Le dragon plissa la paupière gauche et tourna son gros oeil reptilien vers le haut, semblant regarder dans sa tête.
- Bien bien bien. Dans la phrase « demain je jouerai(s) au badminton », épelle moi le verbe « jouerai(s) ».
Xan sentit ses certitudes vaciller. La confusion entre le conditionnel et le futur ! Sa hantise ! Comment cette bête avait-elle deviné sa lacune récurrente ? Sans compter la coïncidence du badminton...
Elle se concentra et finit par éructer, le cœur battant :
- J.O.U.E.R.A.I.S.
- Ah ah ah, je m'en doutais, exulta le dragon. Tout faux ! Lamentable ! Le S de la mort qui tue !
- Mais, ce n'est pas une faute si grave, à côté de ça je...
- Tutututtt, gravissime. T'es foutu, moucheron.
- Mais, donne moi une autre chance, supplia-t-elle. En plus, c'est mon anniversaire !
- Ah ? Et quel âge as-tu donc ?
- Seize ans aujourd'hui.
- Mouahaha, railla le dragon, tu parles d'une affaire, moi j'en ai 590 et je n'en fais pas tout un plat ! Non, pas d'autre chance, je t'avais prévenu...
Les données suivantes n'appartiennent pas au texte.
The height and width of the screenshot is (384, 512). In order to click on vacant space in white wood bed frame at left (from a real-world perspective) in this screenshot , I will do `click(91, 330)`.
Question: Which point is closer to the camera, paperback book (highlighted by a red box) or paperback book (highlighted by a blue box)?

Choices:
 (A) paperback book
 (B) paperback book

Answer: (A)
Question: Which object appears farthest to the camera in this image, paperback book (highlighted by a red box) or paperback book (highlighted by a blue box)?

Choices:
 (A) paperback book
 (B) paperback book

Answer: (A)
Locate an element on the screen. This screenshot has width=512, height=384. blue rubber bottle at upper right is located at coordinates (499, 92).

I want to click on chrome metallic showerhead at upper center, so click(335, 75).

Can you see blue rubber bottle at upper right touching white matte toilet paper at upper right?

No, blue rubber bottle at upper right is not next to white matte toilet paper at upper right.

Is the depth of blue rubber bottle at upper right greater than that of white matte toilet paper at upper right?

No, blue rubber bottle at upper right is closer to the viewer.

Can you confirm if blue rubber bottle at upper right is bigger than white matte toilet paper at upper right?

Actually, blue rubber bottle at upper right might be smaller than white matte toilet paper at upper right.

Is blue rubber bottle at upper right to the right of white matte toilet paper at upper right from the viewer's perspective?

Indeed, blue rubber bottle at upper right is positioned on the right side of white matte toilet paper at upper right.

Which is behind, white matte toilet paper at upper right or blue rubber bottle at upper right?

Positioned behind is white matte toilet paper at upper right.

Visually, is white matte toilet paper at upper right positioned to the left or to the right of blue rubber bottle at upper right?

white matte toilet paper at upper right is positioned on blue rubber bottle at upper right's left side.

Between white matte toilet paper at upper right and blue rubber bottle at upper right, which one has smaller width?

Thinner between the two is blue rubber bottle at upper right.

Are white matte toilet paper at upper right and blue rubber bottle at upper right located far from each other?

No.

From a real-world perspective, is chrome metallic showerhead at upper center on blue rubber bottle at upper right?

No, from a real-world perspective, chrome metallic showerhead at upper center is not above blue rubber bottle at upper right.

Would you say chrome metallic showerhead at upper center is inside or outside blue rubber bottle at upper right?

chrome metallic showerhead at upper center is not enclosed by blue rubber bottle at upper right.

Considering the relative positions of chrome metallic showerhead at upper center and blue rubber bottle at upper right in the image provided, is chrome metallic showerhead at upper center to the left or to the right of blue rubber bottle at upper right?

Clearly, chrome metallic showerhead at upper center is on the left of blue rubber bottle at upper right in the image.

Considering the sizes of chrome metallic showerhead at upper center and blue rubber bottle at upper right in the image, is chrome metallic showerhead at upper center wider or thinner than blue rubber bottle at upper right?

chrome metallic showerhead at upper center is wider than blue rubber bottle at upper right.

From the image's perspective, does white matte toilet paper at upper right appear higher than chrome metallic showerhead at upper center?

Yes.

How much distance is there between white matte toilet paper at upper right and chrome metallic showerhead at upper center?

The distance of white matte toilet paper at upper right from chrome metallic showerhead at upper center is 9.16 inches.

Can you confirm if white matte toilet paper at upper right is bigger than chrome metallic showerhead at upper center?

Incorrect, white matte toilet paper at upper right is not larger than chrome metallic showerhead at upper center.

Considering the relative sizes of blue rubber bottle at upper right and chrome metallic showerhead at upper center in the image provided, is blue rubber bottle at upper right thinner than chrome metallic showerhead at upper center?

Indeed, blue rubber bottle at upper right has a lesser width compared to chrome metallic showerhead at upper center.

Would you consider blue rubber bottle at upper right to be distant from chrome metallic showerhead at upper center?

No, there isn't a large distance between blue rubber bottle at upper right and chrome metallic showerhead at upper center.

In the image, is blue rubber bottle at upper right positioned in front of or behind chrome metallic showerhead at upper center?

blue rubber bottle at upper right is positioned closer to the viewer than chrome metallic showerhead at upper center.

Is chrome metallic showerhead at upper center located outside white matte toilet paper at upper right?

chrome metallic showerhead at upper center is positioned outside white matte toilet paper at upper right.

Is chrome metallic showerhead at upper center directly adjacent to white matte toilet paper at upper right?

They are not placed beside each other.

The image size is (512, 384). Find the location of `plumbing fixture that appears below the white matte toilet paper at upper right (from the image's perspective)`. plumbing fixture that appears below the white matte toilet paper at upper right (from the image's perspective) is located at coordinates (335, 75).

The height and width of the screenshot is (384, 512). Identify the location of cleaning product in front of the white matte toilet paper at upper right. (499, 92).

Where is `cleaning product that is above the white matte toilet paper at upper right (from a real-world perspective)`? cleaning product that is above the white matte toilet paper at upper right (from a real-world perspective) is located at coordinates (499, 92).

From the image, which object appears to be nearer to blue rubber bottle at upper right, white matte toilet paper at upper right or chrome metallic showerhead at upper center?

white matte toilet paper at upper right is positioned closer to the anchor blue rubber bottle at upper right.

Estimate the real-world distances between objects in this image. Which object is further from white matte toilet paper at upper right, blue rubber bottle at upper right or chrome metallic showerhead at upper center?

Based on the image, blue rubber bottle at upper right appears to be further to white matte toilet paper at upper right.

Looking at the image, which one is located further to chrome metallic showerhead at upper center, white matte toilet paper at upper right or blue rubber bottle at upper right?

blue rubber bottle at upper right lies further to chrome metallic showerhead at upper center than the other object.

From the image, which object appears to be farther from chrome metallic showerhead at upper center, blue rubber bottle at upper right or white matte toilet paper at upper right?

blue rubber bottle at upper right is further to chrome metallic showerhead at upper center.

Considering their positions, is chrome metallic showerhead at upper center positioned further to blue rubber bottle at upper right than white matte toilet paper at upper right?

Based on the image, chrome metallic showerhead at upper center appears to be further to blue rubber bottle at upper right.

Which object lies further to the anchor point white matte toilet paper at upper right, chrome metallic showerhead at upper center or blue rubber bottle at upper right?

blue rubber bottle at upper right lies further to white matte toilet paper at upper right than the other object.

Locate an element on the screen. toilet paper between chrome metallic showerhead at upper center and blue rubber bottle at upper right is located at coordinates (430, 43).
Il prit une inspiration énorme, disproportionnée au regard du minuscule chaton. Le sort du Xan-chaton paraissait scellé.
Elle sentit ses espoirs disparaître. Ce monstre allait la griller pour un malheureux « S » en trop.
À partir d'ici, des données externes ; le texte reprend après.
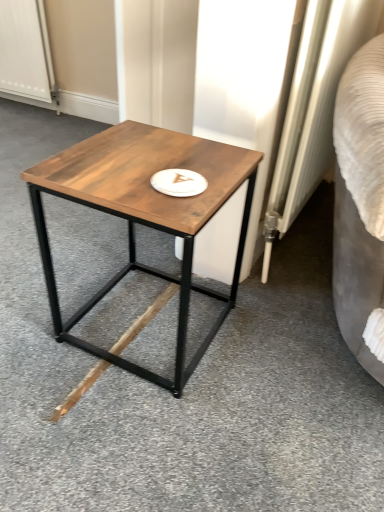
The width and height of the screenshot is (384, 512). What are the coordinates of `vacant space to the right of white matte platter at center` in the screenshot? It's located at (222, 181).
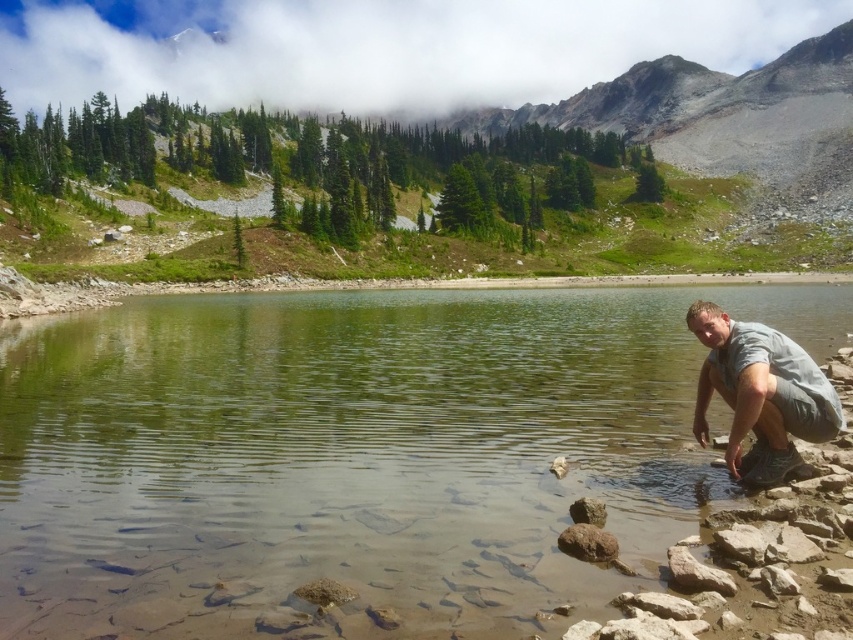
Who is more forward, [329,454] or [743,424]?

Point [743,424]

Where is `clear water at lower right`? This screenshot has width=853, height=640. clear water at lower right is located at coordinates (352, 452).

You are a GUI agent. You are given a task and a screenshot of the screen. Output one action in this format:
    pyautogui.click(x=<x>, y=<y>)
    Task: Click on the clear water at lower right
    The height and width of the screenshot is (640, 853).
    Given the screenshot: What is the action you would take?
    pyautogui.click(x=352, y=452)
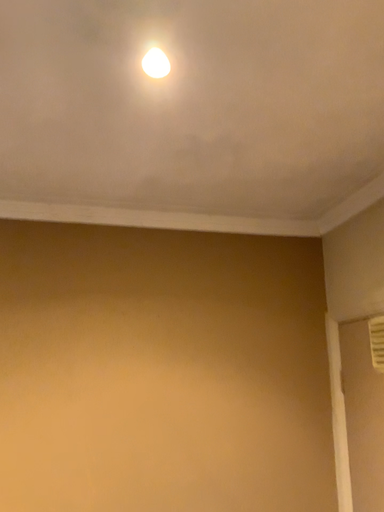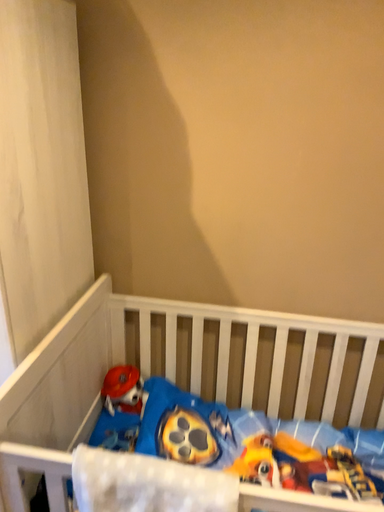
Question: Which way did the camera rotate in the video?

Choices:
 (A) rotated left
 (B) rotated right

Answer: (A)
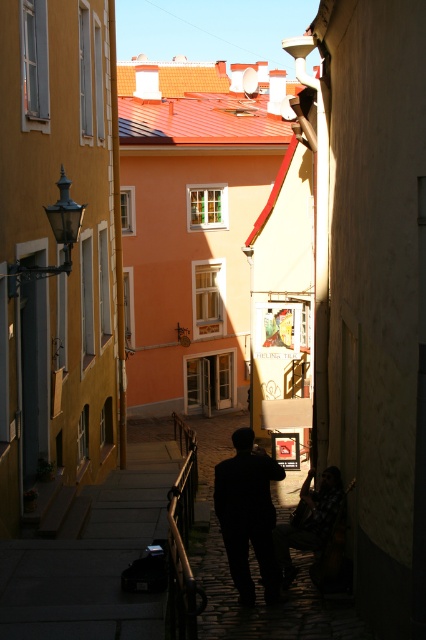
You are a delivery person carrying a box that is 24 inches wide. You see a silhouette dark clothing at center and a dark fabric jacket at center in the alleyway. Can you pass through the space between them with your box?

The space between the silhouette dark clothing at center and the dark fabric jacket at center is 25.10 inches. Since your box is 24 inches wide, it should fit through the space as it is slightly wider than the box.

You are a delivery person standing at the entrance of the alley. You see two people in dark clothing at the center of the alley. Which one is closer to you, the silhouette dark clothing at center or the dark fabric jacket at center?

The silhouette dark clothing at center is closer to the viewer than the dark fabric jacket at center, so the silhouette dark clothing at center is closer to you.

You are a photographer standing in the middle of the alleyway. You notice two people dressed in dark clothing. One is wearing a silhouette dark clothing at center and the other is wearing a dark fabric jacket at center. Which one is positioned to the left when facing the buildings?

The silhouette dark clothing at center is positioned to the left of the dark fabric jacket at center.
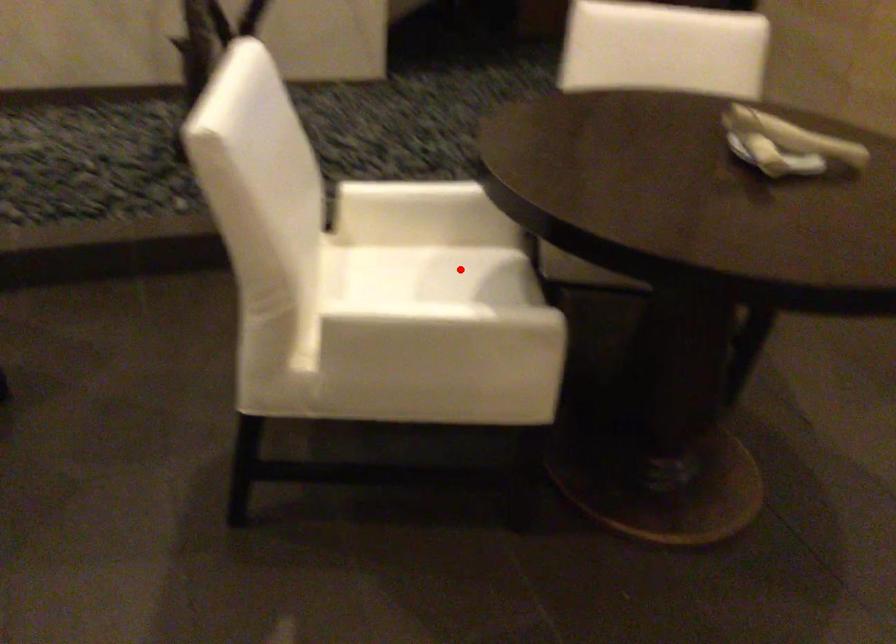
Mais l'atavisme prit le dessus (chacun sait que l'origine mexicaine, c'est costaud) et Xan, prête à mourir en étant immolée au nom de son goût immodéré pour le caramel au beurre salé, eut ce sursaut héroïque :
- ¡Óyeme cachito! No me das miedo. ¡Cada mañana puedo comer tres pollos como tú! (*1) cria-t-elle d'une voix qu'elle voulait la plus méchante possible.
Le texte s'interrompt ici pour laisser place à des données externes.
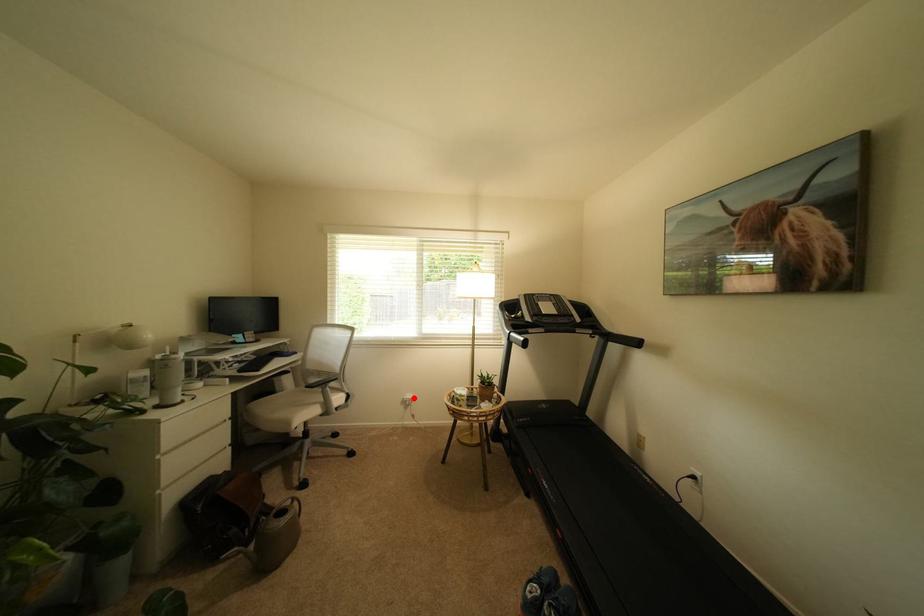
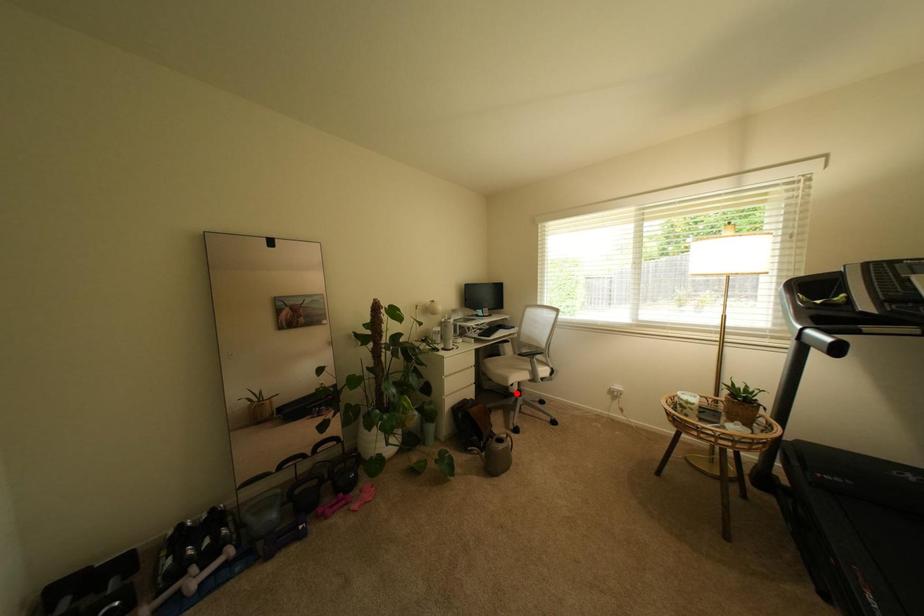
I am providing you with two images of the same scene from different viewpoints. A red point is marked on the first image and another point is marked on the second image. Does the point marked in image1 correspond to the same location as the one in image2?

No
Les deux protubérances cornues qui servaient d'oreilles au dragon et qu'il tenait d'ordinaire dressées s'aplatirent pour pendre comme deux oreilles d'épagneul et il prit un air mi-attendri, mi-incrédule.
Xan crut pendant une seconde que ses paroles l'avaient effrayé.
La bête pencha vers le minuscule chaton son effroyable museau d'où subitement ne sortait plus aucune fumée.
- Tu... tu parles espagnol ? demanda-t-il doucement.
- Claro que si, répondit le chaton, ça te dérange ?
- Non, non, au contraire, c'est que j'essaie moi-même, enfin je veux dire... j'étudie l'espagnol...
- Ah ? Et comment t'en sors-tu ?
Le dragon prit cette fois un air piteux :
- Couci couça, j'ai surtout des ennuis avec ces deux verbes être, tu sais, « ser » et « estar ». Je ne sais jamais si je dois dire« soy » ou « estoy », avoua-t-il.
- Hum, je vois, dit Xan du haut de ses vingt centimètres. Classique comme faute. Aussi classique que la confusion du futur et du conditionnel en français.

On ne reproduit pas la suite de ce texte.